Scoring Method¶
Combined Score¶
IDAP ranks candidate drugs using a scale-aware combined score based on within-sample percentile normalization and fixed evidence bonuses.
Problem¶
The three evidence sources operate on very different numeric scales:
txgnn_score: 2 -- 146 (heuristic graph score)mention_count: 1 -- 67 (PubMed abstract co-mentions)oncokb_score: -5 -- 10 (curated evidence level mapping)
A naive weighted sum would be dominated by whichever source has the widest range.
Solution: Percentile Normalization¶
Each component score is first converted to a within-sample percentile rank, producing values in [0, 1]:
tx_pct = percentile_rank(txgnn_score)
pm_pct = percentile_rank(mention_count)
ok_pct = percentile_rank(oncokb_score)
Score Formula¶
The final combined score is:
combined_score = 0.50 * tx_pct
+ 0.40 * pm_pct
+ 0.10 * ok_pct
+ 0.20 * max(0, support_count - 1)
+ 0.30 * I(oncokb_score > 0)
+ 0.05 * clinical_flag
Where:
| Term | Description |
|---|---|
tx_pct |
Within-sample percentile of TxGNN graph score |
pm_pct |
Within-sample percentile of PubMed mention count |
ok_pct |
Within-sample percentile of OncoKB score |
support_count |
Number of evidence layers with positive signal (0--3) |
I(oncokb_score > 0) |
Binary indicator for any curated OncoKB support |
clinical_flag |
Binary indicator for matched ClinicalTrials.gov metadata |
Weight Rationale¶
| Weight | Component | Rationale |
|---|---|---|
| 0.50 | Graph (TxGNN) | Largest weight because graph captures structured biological relationships and repurposing opportunities |
| 0.40 | Literature (PubMed) | Second largest; literature provides complementary evidence not yet in curated databases |
| 0.10 | Curated (OncoKB) | Smallest percentile weight because curated evidence is sparse; its importance is captured by the fixed 0.30 bonus |
| 0.20 | Convergence bonus | Rewards drugs supported by 2+ evidence sources |
| 0.30 | Curated bonus | Ensures any OncoKB-supported drug is substantially boosted |
| 0.05 | Trial bonus | Modest bonus for drugs with registered clinical trials |
Sensitivity Analysis¶
A sensitivity analysis across seven alternative weight configurations showed that the default weights achieve the best balance of multi-source convergence and trial linkage among top-ranked candidates. See the manuscript Supplementary Materials for details.
Warning
The combined score is a heuristic ranking and was not trained on clinical outcomes. It is designed to support evidence triage, not to provide clinical recommendations.
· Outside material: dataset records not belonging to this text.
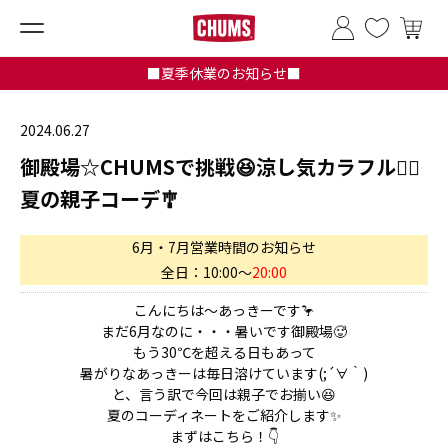
■夏季休業のお知らせ■
2024.06.27
御殿場☆CHUMSで挑戦😆涼し気カラフル🏳️‍🌈
夏の親子コーデ🎐
6月・7月営業時間のお知らせ
全日：10:00～
20:00
こんにちは～あっきーです🦩
まだ6月なのに・・・暑いです御殿場🥵
もう30℃を超える日もあって
暑がりなあっきーは毎日溶けています(;´∀｀)
と、言う訳で今回は親子でお揃い😆
夏のコーディネートをご紹介します✨
まずはこちら！👇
OncoKB Evidence Level Mapping¶
OncoKB evidence levels are converted to numeric scores:
| Level | Score | Meaning |
|---|---|---|
| 1 | 10.0 | FDA-recognized biomarker |
| 2 | 8.0 | Standard care biomarker |
| 3A | 6.0 | Compelling clinical evidence |
| 3B | 4.0 | Standard care or investigational in another tumor type |
| 4 | 2.0 | Compelling biological evidence |
| R1 | -5.0 | Standard care resistance biomarker |
| R2 | -3.0 | Investigational resistance biomarker |
TxGNN Heuristic Score¶
The TxGNN module assigns scores based on drug categories:
| Category | Base Score | Description |
|---|---|---|
| Repurposing Priority | 20.0 | FDA-approved for other diseases + targets mutated gene |
| Investigational Targeting | 10.0 | Targets mutated gene but not FDA-approved |
| Current Indication | 5.0 -- 8.0 | Already indicated for this cancer type |
| Disease-Related | 2.0 | Connected to cancer in the knowledge graph |
Additional bonuses are given for drugs targeting multiple mutated genes.